Collect every line in the items below that contains the word "rotational", and copy each one in full.

- - - -

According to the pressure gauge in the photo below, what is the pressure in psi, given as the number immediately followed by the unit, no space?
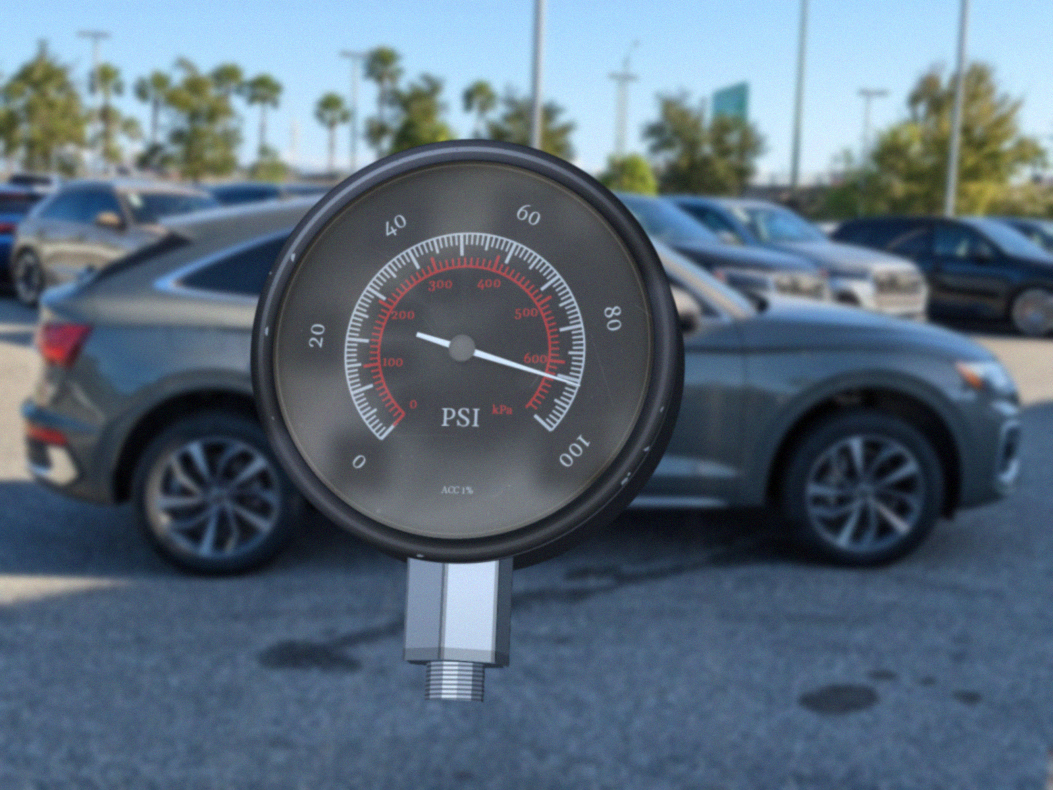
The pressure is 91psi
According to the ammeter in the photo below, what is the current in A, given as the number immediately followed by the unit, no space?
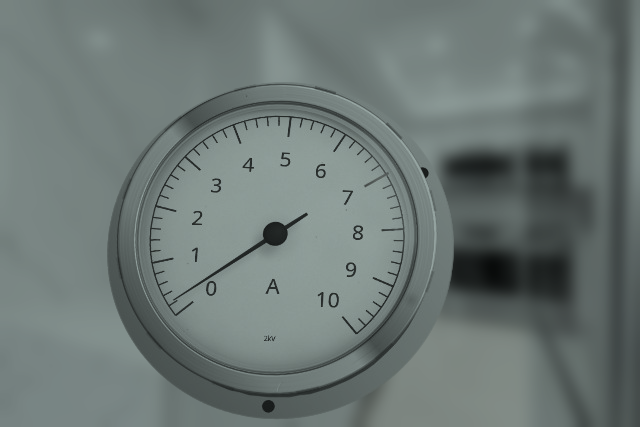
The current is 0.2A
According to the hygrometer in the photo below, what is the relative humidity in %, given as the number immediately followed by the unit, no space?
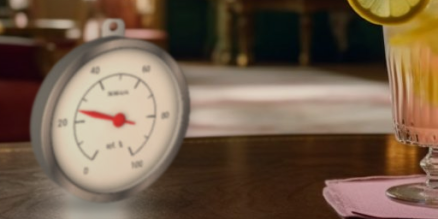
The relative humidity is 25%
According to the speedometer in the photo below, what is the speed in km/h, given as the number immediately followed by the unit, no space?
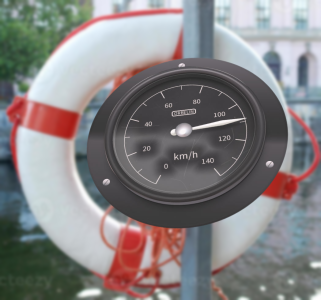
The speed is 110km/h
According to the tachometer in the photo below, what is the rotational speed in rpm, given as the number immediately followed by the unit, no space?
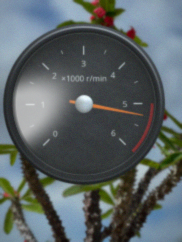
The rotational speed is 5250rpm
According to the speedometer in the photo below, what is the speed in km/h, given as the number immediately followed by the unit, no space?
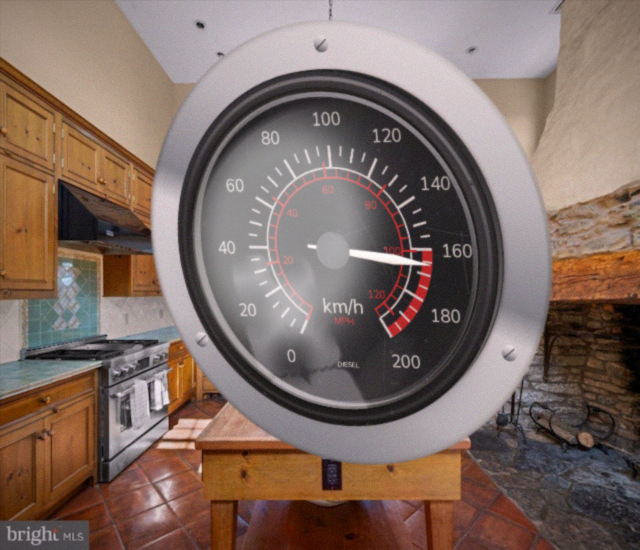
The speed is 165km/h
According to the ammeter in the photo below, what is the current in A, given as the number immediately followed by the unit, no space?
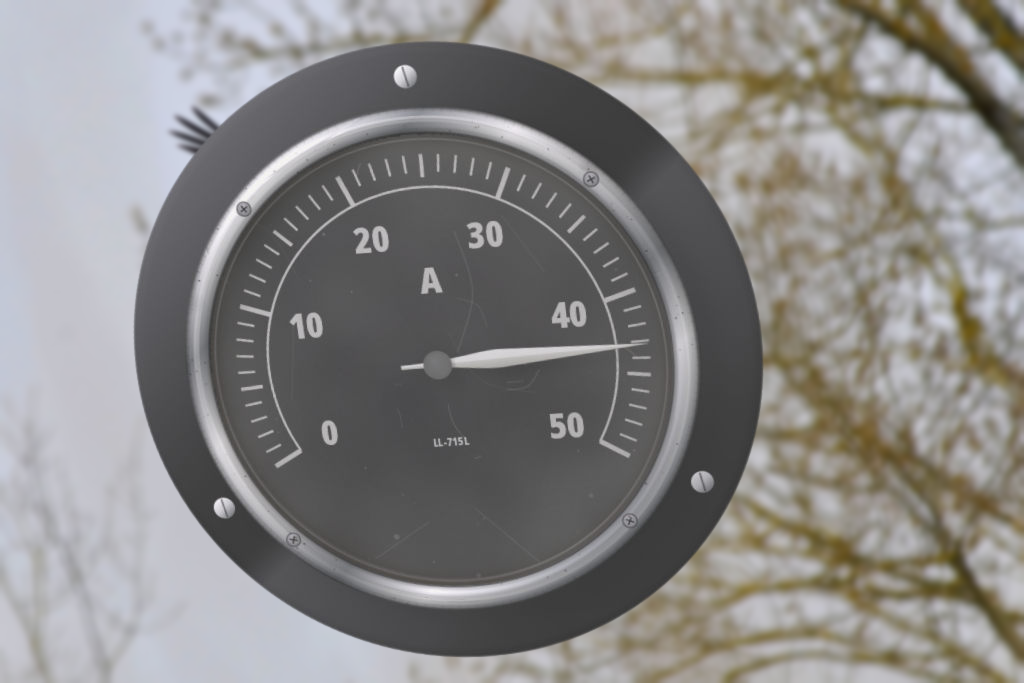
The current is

- - - -

* [Finished exercise]
According to the tachometer in the photo below, what is the rotational speed in rpm, given as the number immediately followed by the unit, no space?
The rotational speed is 5250rpm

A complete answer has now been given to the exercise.